Last year Crescent Point’s management and board were targeted by activist investor Cation Capital, which demanded the company install four of its own director nominees.

Cation failed in that attempt, but its message got through to many investors, leading to the resignation of founding Chief Executive Officer Scott Saxberg.

Crescent Point said March 7 it has started marketing some unconventional holdings in southeast Saskatchewan and some infrastructure assets.

Craig Bryksa, the new CEO, told analysts he believes the strategy “we’ve laid out ... is a good step (towards) moving forward.”

Fallout from end of trusts

Pengrowth CEO Pete Sametz said his company is “open minded to a range of strategic and transactional alternatives (corporate sale, divestiture of assets, recapitalization or refinancing) to generate the best outcomes for our various stakeholders.”

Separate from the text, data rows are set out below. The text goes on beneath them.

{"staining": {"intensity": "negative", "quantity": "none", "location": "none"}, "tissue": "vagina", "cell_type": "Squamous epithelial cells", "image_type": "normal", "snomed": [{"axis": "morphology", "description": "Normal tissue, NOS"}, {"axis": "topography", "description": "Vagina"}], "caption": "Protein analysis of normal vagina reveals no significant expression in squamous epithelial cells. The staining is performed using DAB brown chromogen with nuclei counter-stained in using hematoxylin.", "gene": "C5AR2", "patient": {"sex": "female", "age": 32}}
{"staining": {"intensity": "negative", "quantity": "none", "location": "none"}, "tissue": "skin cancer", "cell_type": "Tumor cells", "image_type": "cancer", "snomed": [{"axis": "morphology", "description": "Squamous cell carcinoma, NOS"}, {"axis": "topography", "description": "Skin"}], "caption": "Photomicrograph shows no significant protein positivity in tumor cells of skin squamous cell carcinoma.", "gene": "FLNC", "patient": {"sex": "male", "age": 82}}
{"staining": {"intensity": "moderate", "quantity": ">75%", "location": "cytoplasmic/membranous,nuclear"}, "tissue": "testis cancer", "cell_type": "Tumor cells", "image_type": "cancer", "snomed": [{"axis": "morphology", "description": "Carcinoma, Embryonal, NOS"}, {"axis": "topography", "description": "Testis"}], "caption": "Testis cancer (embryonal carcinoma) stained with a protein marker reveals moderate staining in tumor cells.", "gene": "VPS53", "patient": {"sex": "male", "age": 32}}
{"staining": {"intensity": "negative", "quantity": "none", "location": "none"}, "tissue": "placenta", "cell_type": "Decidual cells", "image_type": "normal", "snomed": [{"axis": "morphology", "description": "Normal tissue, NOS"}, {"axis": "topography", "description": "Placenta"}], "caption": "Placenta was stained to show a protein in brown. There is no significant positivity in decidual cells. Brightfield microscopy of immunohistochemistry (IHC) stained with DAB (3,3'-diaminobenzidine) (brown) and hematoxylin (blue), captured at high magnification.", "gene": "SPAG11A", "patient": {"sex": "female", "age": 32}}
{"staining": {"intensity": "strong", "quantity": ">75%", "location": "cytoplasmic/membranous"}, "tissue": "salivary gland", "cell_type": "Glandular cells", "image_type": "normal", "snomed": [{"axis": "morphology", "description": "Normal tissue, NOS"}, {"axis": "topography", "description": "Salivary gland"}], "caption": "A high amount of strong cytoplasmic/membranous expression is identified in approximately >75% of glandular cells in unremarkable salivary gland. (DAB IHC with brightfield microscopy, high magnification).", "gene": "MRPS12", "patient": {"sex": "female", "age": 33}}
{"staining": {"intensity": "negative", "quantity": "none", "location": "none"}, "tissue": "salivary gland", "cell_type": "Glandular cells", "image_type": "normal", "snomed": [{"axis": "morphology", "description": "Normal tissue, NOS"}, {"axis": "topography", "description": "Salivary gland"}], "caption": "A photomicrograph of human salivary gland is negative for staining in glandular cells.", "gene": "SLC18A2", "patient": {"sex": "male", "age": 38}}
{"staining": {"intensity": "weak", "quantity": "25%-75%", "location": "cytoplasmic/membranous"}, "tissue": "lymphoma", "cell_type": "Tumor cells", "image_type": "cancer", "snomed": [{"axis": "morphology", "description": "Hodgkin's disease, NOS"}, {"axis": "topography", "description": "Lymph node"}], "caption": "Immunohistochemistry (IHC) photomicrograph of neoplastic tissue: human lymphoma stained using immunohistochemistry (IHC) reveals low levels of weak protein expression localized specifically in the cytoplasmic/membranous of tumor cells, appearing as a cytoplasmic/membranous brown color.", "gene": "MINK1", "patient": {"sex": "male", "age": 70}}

Pengrowth was once among the largest and most prominent energy trusts but has floundered since the Canadian government put an end to trusts, forcing them to become regular corporations.

The company’s market capitalization has spiraled to C$367 million from C$4 billion in 2011 and it has unloaded some of its prime assets - the Lindbergh heavy oil project in Alberta and Montney natural gas properties in British Columbia - to focus on its main operations.

Pengrowth’s experience reflects the industry’s downturn in Canada from what was once a reliable debt- and equity-financing machine that has no difficulty attracting capital to grow its spending and acquire rivals.

But Pengrowth’s largest shareholder - Seymour Schulich, co-founder of Franco-Nevada - said he intends to build on his stake of 28.8 percent.

“If people want to throw the stock away, I’ll buy it,” he told the Globe and Mail, adding he is buying C$5 bills for C70 cents. “pretty good. That’s how I got rich.”